The report marks the first time the USGS hazard map has included risk from both natural and human-induced earthquakes.

“By including human-induced events, our assessment of earthquake hazards has significantly increased in parts of the U.S.,” Mark Petersen, chief of the USGS National Seismic Hazard Mapping Project, said in a statement. “This research also shows that much more of the nation faces a significant chance of having damaging earthquakes over the next year, whether natural or human-induced.”

The fracking problem apparently isn’t actually fracking, per se, but the disposal, via injection, of waste water.

The probability diminishes the farther you get from Fairview, which endured a 5.1 quake in 2011, though there are areas of concern in Dallas and in northern Arkansas. Biggest ever in the state: 5.6. Now how big is 5.6? This big, at least in Big D:

If a 5.6 magnitude quake were to happen, northwest Dallas, West Dallas and downtown would bear the brunt, according to the U.S. Geological Survey ShakeMap included in the FEMA report.

Levees and dams could collapse.
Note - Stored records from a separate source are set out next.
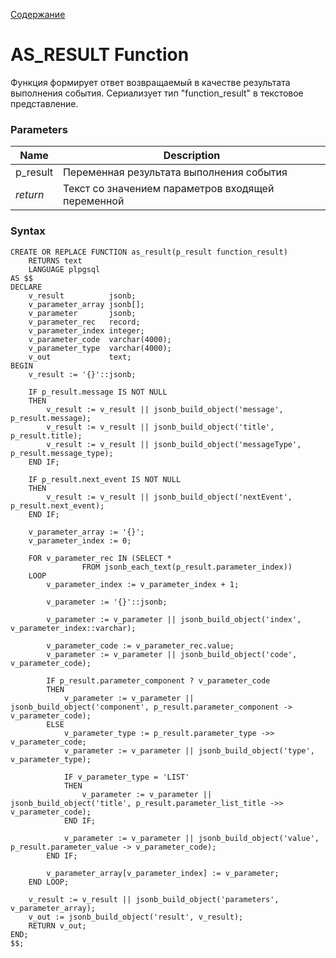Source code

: [Содержание](index.md)

# **AS_RESULT Function**
Функция формирует ответ возвращаемый в качестве результата выполнения события. 
Сериализует тип "function_result" в текстовое представление.

### Parameters
| Name      | Description                                        |
|-----------|----------------------------------------------------|
| p_result  | Переменная результата выполнения события           |
| *return*  | Текст со значением параметров входящей переменной  |

### Syntax
    CREATE OR REPLACE FUNCTION as_result(p_result function_result)
        RETURNS text
        LANGUAGE plpgsql
    AS $$
    DECLARE
        v_result          jsonb;
        v_parameter_array jsonb[];
        v_parameter       jsonb;
        v_parameter_rec   record;
        v_parameter_index integer;
        v_parameter_code  varchar(4000);
        v_parameter_type  varchar(4000);
        v_out             text;
    BEGIN
        v_result := '{}'::jsonb;
    
        IF p_result.message IS NOT NULL
        THEN
            v_result := v_result || jsonb_build_object('message', p_result.message);
            v_result := v_result || jsonb_build_object('title', p_result.title);
            v_result := v_result || jsonb_build_object('messageType', p_result.message_type);
        END IF;
    
        IF p_result.next_event IS NOT NULL
        THEN
            v_result := v_result || jsonb_build_object('nextEvent', p_result.next_event);
        END IF;
    
        v_parameter_array := '{}';
        v_parameter_index := 0;
    
        FOR v_parameter_rec IN (SELECT *
                    FROM jsonb_each_text(p_result.parameter_index))
        LOOP
            v_parameter_index := v_parameter_index + 1;

            v_parameter := '{}'::jsonb;

            v_parameter := v_parameter || jsonb_build_object('index', v_parameter_index::varchar);

            v_parameter_code := v_parameter_rec.value;
            v_parameter := v_parameter || jsonb_build_object('code', v_parameter_code);

            IF p_result.parameter_component ? v_parameter_code
            THEN
                v_parameter := v_parameter || jsonb_build_object('component', p_result.parameter_component -> v_parameter_code);
            ELSE
                v_parameter_type := p_result.parameter_type ->> v_parameter_code;
                v_parameter := v_parameter || jsonb_build_object('type', v_parameter_type);

                IF v_parameter_type = 'LIST'
                THEN
                    v_parameter := v_parameter || jsonb_build_object('title', p_result.parameter_list_title ->> v_parameter_code);
                END IF;

                v_parameter := v_parameter || jsonb_build_object('value', p_result.parameter_value -> v_parameter_code);
            END IF;

            v_parameter_array[v_parameter_index] := v_parameter;
        END LOOP;

        v_result := v_result || jsonb_build_object('parameters', v_parameter_array);
        v_out := jsonb_build_object('result', v_result);
        RETURN v_out;
    END;
    $$;
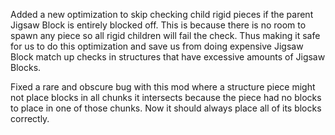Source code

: Added a new optimization to skip checking child rigid pieces if the parent Jigsaw Block is entirely blocked off. This is because there is no room to spawn any piece so all rigid children will fail the check. Thus making it safe for us to do this optimization and save us from doing expensive Jigsaw Block match up checks in structures that have excessive amounts of Jigsaw Blocks.

Fixed a rare and obscure bug with this mod where a structure piece might not place blocks in all chunks it intersects because the piece had no blocks to place in one of those chunks. Now it should always place all of its blocks correctly.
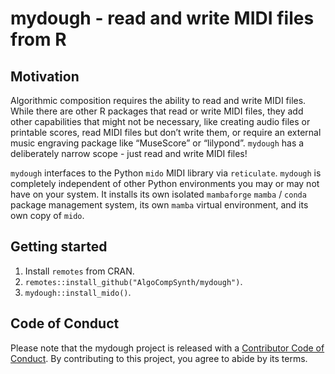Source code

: mydough - read and write MIDI files from R
================

## Motivation

Algorithmic composition requires the ability to read and write MIDI
files. While there are other R packages that read or write MIDI files,
they add other capabilities that might not be necessary, like creating
audio files or printable scores, read MIDI files but don’t write them,
or require an external music engraving package like “MuseScore” or
“lilypond”. `mydough` has a deliberately narrow scope - just read and
write MIDI files!

`mydough` interfaces to the Python `mido` MIDI library via `reticulate`.
`mydough` is completely independent of other Python environments you may
or may not have on your system. It installs its own isolated
`mambaforge` `mamba` / `conda` package management system, its own
`mamba` virtual environment, and its own copy of `mido`.

## Getting started

1.  Install `remotes` from CRAN.
2.  `remotes::install_github("AlgoCompSynth/mydough")`.
3.  `mydough::install_mido()`.

## Code of Conduct

Please note that the mydough project is released with a [Contributor
Code of
Conduct](https://contributor-covenant.org/version/2/1/CODE_OF_CONDUCT.html).
By contributing to this project, you agree to abide by its terms.
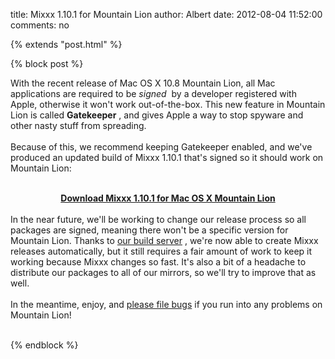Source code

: title: Mixxx 1.10.1 for Mountain Lion
author: Albert
date: 2012-08-04 11:52:00
comments: no

{% extends "post.html" %}

{% block post %}

With the recent release of Mac OS X 10.8 Mountain Lion, all Mac applications are required to be<i>&nbsp;signed</i>
&nbsp;by a developer registered with Apple, otherwise it won't work out-of-the-box. This new feature in Mountain Lion is called&nbsp;<b>Gatekeeper</b>
, and gives Apple a way to stop spyware and other nasty stuff from spreading.<br />
<br />
Because of this, we recommend keeping Gatekeeper enabled, and we've produced an updated build of Mixxx 1.10.1 that's signed so it should work on Mountain Lion:<br />
<br />
<div style="text-align: center;"><a href="http://downloads.mixxx.org/targeted/mixxx-1.10.1-macuniversal-mountainlion.dmg"><b>Download Mixxx 1.10.1 for Mac OS X Mountain Lion</b>
</a>
</div>
<br />
In the near future, we'll be working to change our release process so all packages are signed, meaning there won't be a specific version for Mountain Lion. Thanks to <a href="{% url '/news/2010-12-24-build-server-fundraiser-a-success-thank-you.html' %}">our build server</a>
, we're now able to create Mixxx releases automatically, but it still requires a fair amount of work to keep it working because Mixxx changes so fast. It's also a bit of a headache to distribute our packages to all of our mirrors, so we'll try to improve that as well.<br />
<br />
In the meantime, enjoy, and <a href="https://bugs.launchpad.net/mixxx/+filebug">please file bugs</a>
 if you run into any problems on Mountain Lion!<br />
<br />


{% endblock %}
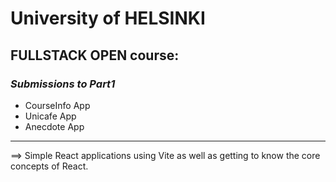 # University of HELSINKI 

## FULLSTACK OPEN course:

### *Submissions to Part1*
* CourseInfo App
* Unicafe App
* Anecdote App
---
==> Simple React applications using Vite as well as getting to know the core concepts of React.


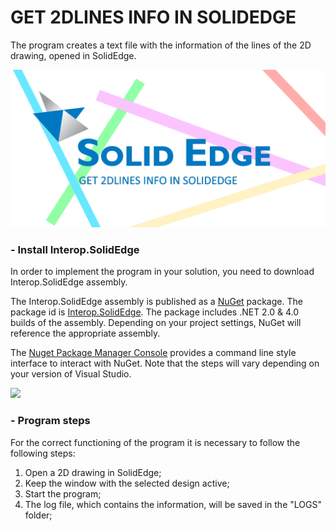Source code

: # GET 2DLINES INFO IN SOLIDEDGE

The program creates a text file with the information of the lines of the 2D drawing, opened in SolidEdge.

![](https://raw.githubusercontent.com/andrea0veglia/GET_2DLINES_INFO_SOLIDEDGE/master/SE.png)

### - Install Interop.SolidEdge

In order to implement the program in your solution, you need to download Interop.SolidEdge assembly. 

The Interop.SolidEdge assembly is published as a [NuGet](https://www.nuget.org/) package. The package id is [Interop.SolidEdge](https://www.nuget.org/packages/Interop.SolidEdge). The package includes .NET 2.0 & 4.0 builds of the assembly. Depending on your project settings, NuGet will reference the appropriate assembly.

The [Nuget Package Manager Console](http://docs.nuget.org/docs/start-here/using-the-package-manager-console) provides a command line style interface to interact with NuGet. Note that the steps will vary depending on your version of Visual Studio.

![](https://raw.githubusercontent.com/SolidEdgeCommunity/Interop.SolidEdge/master/media/Install.png)


### - Program steps

For the correct functioning of the program it is necessary to follow the following steps:
1) Open a 2D drawing in SolidEdge;
2) Keep the window with the selected design active;
3) Start the program;
4) The log file, which contains the information, will be saved in the "LOGS" folder;

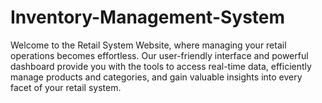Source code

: # Inventory-Management-System
Welcome to the Retail System Website, where managing your retail operations becomes effortless. Our user-friendly interface and powerful dashboard provide you with the tools to access real-time data, efficiently manage products and categories, and gain valuable insights into every facet of your retail system.
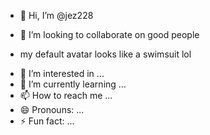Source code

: - 👋 Hi, I’m @jez228
- 💞️ I’m looking to collaborate on good people 

- my default avatar looks like a swimsuit lol

<!---
jez228/jez228 is a ✨ special ✨ repository because its `README.md` (this file) appears on your GitHub profile.
You can click the Preview link to take a look at your changes.
--->
- 👀 I’m interested in ...
- 🌱 I’m currently learning ...
- 📫 How to reach me ...
- 😄 Pronouns: ...
- ⚡ Fun fact: ...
About 80,000 buildings would be at least slightly damaged, causing $9.5 billion in “direct economic losses.” Some 290 area bridges — those with a “10 percent or greater chance of exceeding slight damage” — would need to be inspected to make sure they didn’t crack or buckle.

I suspect some of us will crack or buckle when the ground shakes.



  1. Roger Green »

    30 March 2016 · 8:30 am

    Saw that story, and thought/worried about you.

  2. CGHill »

    30 March 2016 · 9:28 am

    I figure it’s about the same risk I get from weather hazards. (The major difference: weather gives you something resembling a warning.)

  3. fillyjonk »

    30 March 2016 · 9:37 am

    I admit when I travel by train, I always have a moment of concern while on the old Eads bridge across the Mississippi – “What if the New Madrid fault were to go at precisely this minute?”

    I really don’t want to find myself thinking about that for some little Oklahoma fault as I drive across the bridge over the Red to get to a better grocery store than the ones we have in town. (Or worse, if I have to drive over the Roosevelt Bridge, which I openly admit freaks me out and I don’t like driving over at the best of times)

  4. McGehee »

    30 March 2016 · 5:27 pm

    The wife and I want to retire to a place so close to a certain supervolcano that warning signs wouldn’t matter even if there were any place to run to that wouldn’t get buried in a super-eruption.

    But if it happened, imagine what we’d save on burial costs!

  5. Joseph Hertzlinger »

    31 March 2016 · 12:20 am

    Wasn’t the Virginia quake a few years ago 5.8? IIRC, the major effect was causing pets to hide under beds.